Records supplied section start
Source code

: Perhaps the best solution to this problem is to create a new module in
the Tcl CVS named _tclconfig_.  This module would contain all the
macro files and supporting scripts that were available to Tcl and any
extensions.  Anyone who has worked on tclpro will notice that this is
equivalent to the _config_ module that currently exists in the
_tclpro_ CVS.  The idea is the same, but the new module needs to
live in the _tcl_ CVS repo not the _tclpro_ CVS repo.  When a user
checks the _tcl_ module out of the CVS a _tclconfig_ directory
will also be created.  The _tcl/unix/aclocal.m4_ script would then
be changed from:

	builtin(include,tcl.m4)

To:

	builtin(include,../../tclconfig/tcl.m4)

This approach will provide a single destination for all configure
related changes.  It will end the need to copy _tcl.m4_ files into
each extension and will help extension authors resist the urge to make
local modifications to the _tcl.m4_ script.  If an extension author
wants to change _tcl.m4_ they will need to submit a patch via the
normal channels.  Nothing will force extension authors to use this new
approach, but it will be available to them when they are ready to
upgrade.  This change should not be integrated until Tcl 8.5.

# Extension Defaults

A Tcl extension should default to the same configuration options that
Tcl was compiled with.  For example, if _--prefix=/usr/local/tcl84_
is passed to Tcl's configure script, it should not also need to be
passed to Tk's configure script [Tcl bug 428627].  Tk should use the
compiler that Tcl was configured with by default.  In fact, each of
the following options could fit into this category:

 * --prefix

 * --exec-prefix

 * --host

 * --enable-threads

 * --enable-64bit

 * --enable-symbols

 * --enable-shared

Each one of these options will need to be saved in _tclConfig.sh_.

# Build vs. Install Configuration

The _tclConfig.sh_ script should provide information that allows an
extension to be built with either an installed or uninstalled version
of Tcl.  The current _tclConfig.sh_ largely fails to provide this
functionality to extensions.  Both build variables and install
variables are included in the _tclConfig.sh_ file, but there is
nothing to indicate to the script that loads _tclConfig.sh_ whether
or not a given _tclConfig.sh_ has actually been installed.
Records supplied section end
### How to complete this task
Retype the entries above exactly as they appear.

### Answer
Source code

: Perhaps the best solution to this problem is to create a new module in
the Tcl CVS named _tclconfig_.  This module would contain all the
macro files and supporting scripts that were available to Tcl and any
extensions.  Anyone who has worked on tclpro will notice that this is
equivalent to the _config_ module that currently exists in the
_tclpro_ CVS.  The idea is the same, but the new module needs to
live in the _tcl_ CVS repo not the _tclpro_ CVS repo.  When a user
checks the _tcl_ module out of the CVS a _tclconfig_ directory
will also be created.  The _tcl/unix/aclocal.m4_ script would then
be changed from:

	builtin(include,tcl.m4)

To:

	builtin(include,../../tclconfig/tcl.m4)

This approach will provide a single destination for all configure
related changes.  It will end the need to copy _tcl.m4_ files into
each extension and will help extension authors resist the urge to make
local modifications to the _tcl.m4_ script.  If an extension author
wants to change _tcl.m4_ they will need to submit a patch via the
normal channels.  Nothing will force extension authors to use this new
approach, but it will be available to them when they are ready to
upgrade.  This change should not be integrated until Tcl 8.5.

# Extension Defaults

A Tcl extension should default to the same configuration options that
Tcl was compiled with.  For example, if _--prefix=/usr/local/tcl84_
is passed to Tcl's configure script, it should not also need to be
passed to Tk's configure script [Tcl bug 428627].  Tk should use the
compiler that Tcl was configured with by default.  In fact, each of
the following options could fit into this category:

 * --prefix

 * --exec-prefix

 * --host

 * --enable-threads

 * --enable-64bit

 * --enable-symbols

 * --enable-shared

Each one of these options will need to be saved in _tclConfig.sh_.

# Build vs. Install Configuration

The _tclConfig.sh_ script should provide information that allows an
extension to be built with either an installed or uninstalled version
of Tcl.  The current _tclConfig.sh_ largely fails to provide this
functionality to extensions.  Both build variables and install
variables are included in the _tclConfig.sh_ file, but there is
nothing to indicate to the script that loads _tclConfig.sh_ whether
or not a given _tclConfig.sh_ has actually been installed.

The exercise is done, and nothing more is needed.